● Exercise requirements
Continue the passage on American feeling toward England, starting right after its final sentence.

● Text provided
=== Begin Enclosure ===

Let us make no mistake--in the broad mass of the American people no such
affection exists. They are simply indifferent to England, with, as I
have said, a latent bias towards hostility.

Thus the scale of American feeling towards England, while its gradations
are of course infinite, may be divided into three main sections. At one
end of the scale we have the cultured and travelled classes, especially
in the Eastern States, conscious for the most part of British descent,
alive to the historical relationship between the two countries, valuing
highly their birthright in the treasures of English literature, knowing,
and (not uncritically) understanding England and her people, and
clinging to a kinship of which, taking one thing with another, they have
no reason to be ashamed. This class is intellectually influential, but
its direct weight in politics is small. It is, with shining exceptions,
a "mugwump" class. At the other end of the scale we have the hyphenated
Americans, who have imported or inherited European rancours against
England, and those unhyphenated Americans whose hatred of England is
partly a mere plank in a political platform, designed to accommodate her
hyphenated foe-men, partly a result of instinctive and traditional
chauvinism, reinforced by a (in every sense) partial view of
Anglo-American history. Finally, between these two extremes, we have the
great mass of the American people, who neither love nor hate England,
any more than they love or hate (say) Italy or Japan, but whose
indifference would, until recently, have been much more easily deflected
on the side of hatred than of love. The effect of the Spanish War has
been in some measure to alter this bias, and to differentiate England,
to her advantage, from the other nations of Europe.

=== End Enclosure ===

Data entries

=== Begin Enclosure ===

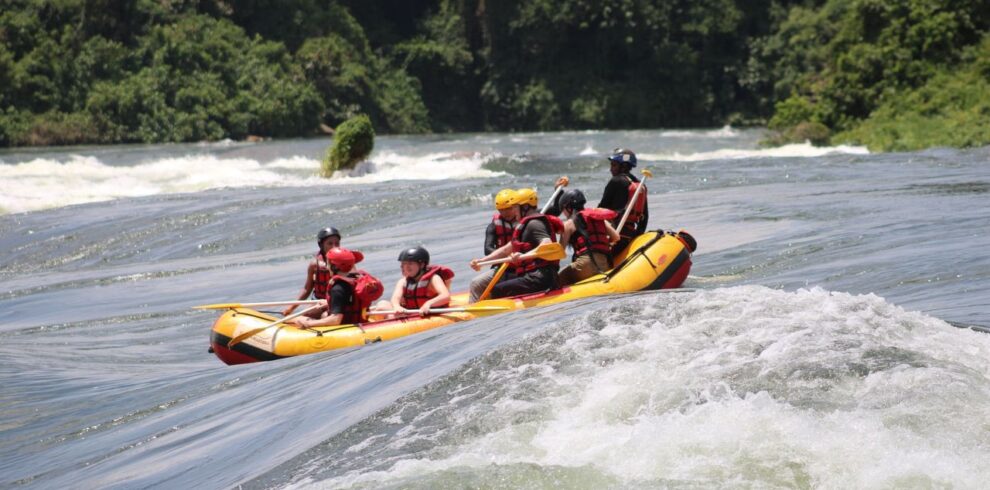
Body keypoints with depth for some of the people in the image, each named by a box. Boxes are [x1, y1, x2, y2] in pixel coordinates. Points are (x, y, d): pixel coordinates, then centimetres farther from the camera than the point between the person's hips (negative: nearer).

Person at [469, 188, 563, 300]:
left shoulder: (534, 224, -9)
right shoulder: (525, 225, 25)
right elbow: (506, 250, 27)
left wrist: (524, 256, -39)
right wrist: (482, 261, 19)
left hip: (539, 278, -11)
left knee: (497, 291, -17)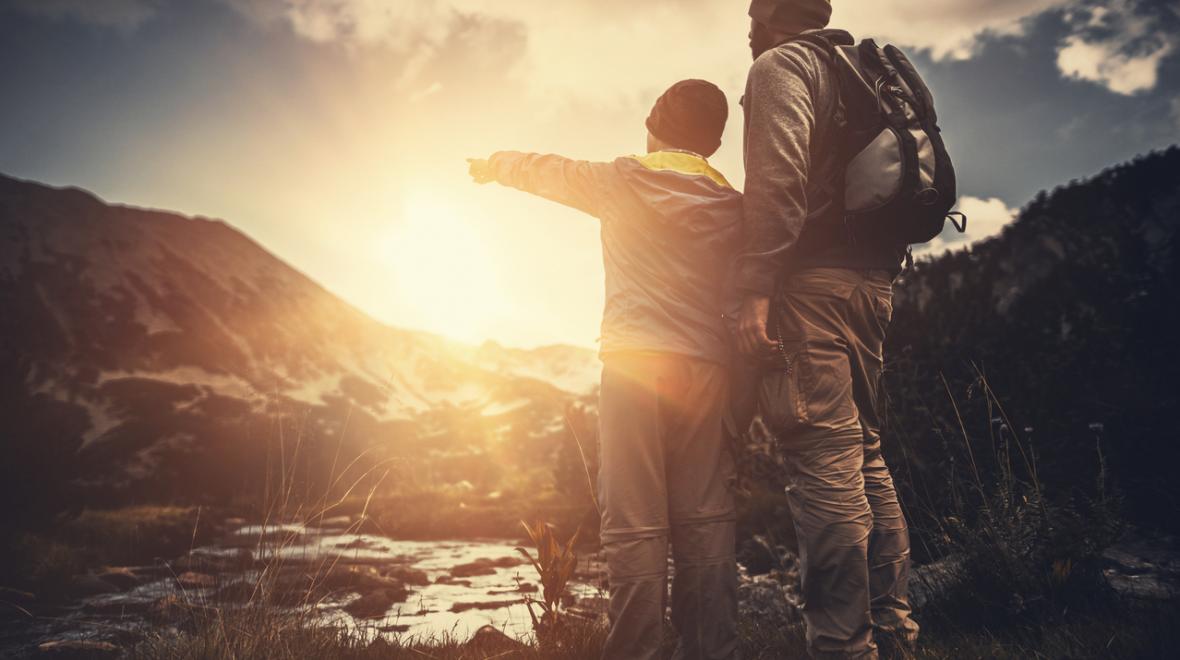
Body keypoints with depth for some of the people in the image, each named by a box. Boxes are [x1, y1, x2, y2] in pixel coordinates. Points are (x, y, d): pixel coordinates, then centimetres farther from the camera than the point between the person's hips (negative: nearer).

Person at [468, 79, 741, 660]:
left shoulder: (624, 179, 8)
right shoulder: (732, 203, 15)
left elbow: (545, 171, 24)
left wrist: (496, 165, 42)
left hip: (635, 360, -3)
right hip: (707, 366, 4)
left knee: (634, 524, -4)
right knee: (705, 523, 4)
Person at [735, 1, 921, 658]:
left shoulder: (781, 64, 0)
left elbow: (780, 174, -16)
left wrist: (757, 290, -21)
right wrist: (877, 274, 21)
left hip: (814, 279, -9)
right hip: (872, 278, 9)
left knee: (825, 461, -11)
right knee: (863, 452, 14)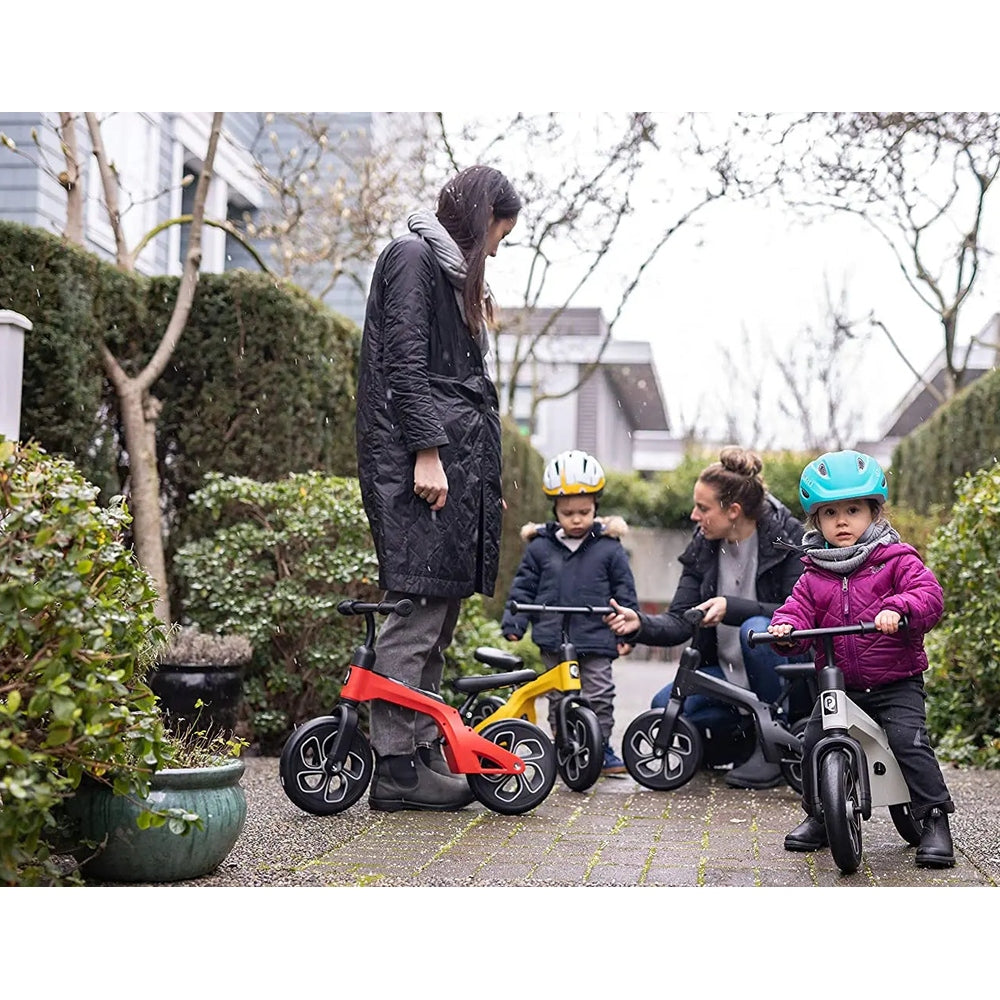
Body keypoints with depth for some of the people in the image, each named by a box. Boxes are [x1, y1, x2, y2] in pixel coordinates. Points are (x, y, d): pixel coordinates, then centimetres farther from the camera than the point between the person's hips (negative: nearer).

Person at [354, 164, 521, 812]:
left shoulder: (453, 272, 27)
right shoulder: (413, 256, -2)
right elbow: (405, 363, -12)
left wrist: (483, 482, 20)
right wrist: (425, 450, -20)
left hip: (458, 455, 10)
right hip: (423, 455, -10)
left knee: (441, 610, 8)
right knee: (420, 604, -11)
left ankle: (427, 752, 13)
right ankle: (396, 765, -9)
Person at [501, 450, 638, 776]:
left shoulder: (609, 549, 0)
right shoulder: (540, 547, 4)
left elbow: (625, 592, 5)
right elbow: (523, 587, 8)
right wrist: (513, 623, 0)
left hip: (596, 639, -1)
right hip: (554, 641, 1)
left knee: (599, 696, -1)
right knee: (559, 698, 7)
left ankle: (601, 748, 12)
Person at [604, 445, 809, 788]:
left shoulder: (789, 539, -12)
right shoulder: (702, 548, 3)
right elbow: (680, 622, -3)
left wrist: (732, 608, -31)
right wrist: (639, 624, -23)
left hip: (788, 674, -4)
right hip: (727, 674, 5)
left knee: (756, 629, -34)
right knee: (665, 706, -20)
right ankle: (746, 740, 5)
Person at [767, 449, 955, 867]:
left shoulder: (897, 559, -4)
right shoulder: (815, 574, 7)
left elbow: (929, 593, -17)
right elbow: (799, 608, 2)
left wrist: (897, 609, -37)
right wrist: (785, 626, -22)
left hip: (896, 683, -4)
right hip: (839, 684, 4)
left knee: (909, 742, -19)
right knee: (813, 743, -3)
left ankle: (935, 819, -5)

=== End Enclosure ===

● Task response
FOOTNOTES:

[Footnote L: A very distinguished American authority writes to me as
follows with regard to this passage: "I hardly think you lay enough
weight upon the fact that in two or three generations the great bulk of
the descendants of the immigrants of non-English origin become
absolutely indistinguishable from other Americans, and share their
feelings. This is markedly so with the Scandinavians, and most of the
Germans of the second, and all the Germans of the third, generation, who
practically all, during 1898, felt toward Germany and England just
exactly as other Americans did.... Twice recently I have addressed huge
meetings of eight or ten thousand people, each drawn, as regards the
enormous majority, from exactly that class which you pointed out as
standing between the two extremes. In each case the men who introduced
me dwelt upon the increased good feeling between the English-speaking
peoples, and every complimentary allusion to England was received with
great applause." At the same time my correspondent adds: "Your division
of the American sentiment into three classes is exactly right; also your
sense of the relative importance of these three classes."]




III


It is commonly alleged that the anti-English virulence of the ordinary
school history of the United States is mainly responsible for this bias
towards hostility in the mind of the average American. Mr. Goldwin
Smith, a high authority, has contested this theory; and I must admit
that, after a good deal of inquiry, I have been unable to find the
American school historians guilty of any very serious injustices to
England. Some quite modern histories which I have looked into (yet
written before the Spanish War) seem to me excellently and most
impartially done. The older histories are not well written: they are apt
to be sensational and chauvinistic in tone, and to encourage a somewhat
cheap and blusterous order of patriotism; but that they commonly malign
character or misrepresent events I cannot discover. They are perhaps a
little too much inclined to make "insolent" the inseparable epithet of
the British soldier; but there is no reason to doubt that in many cases
it was amply merited. I have not come across the history in which Mr.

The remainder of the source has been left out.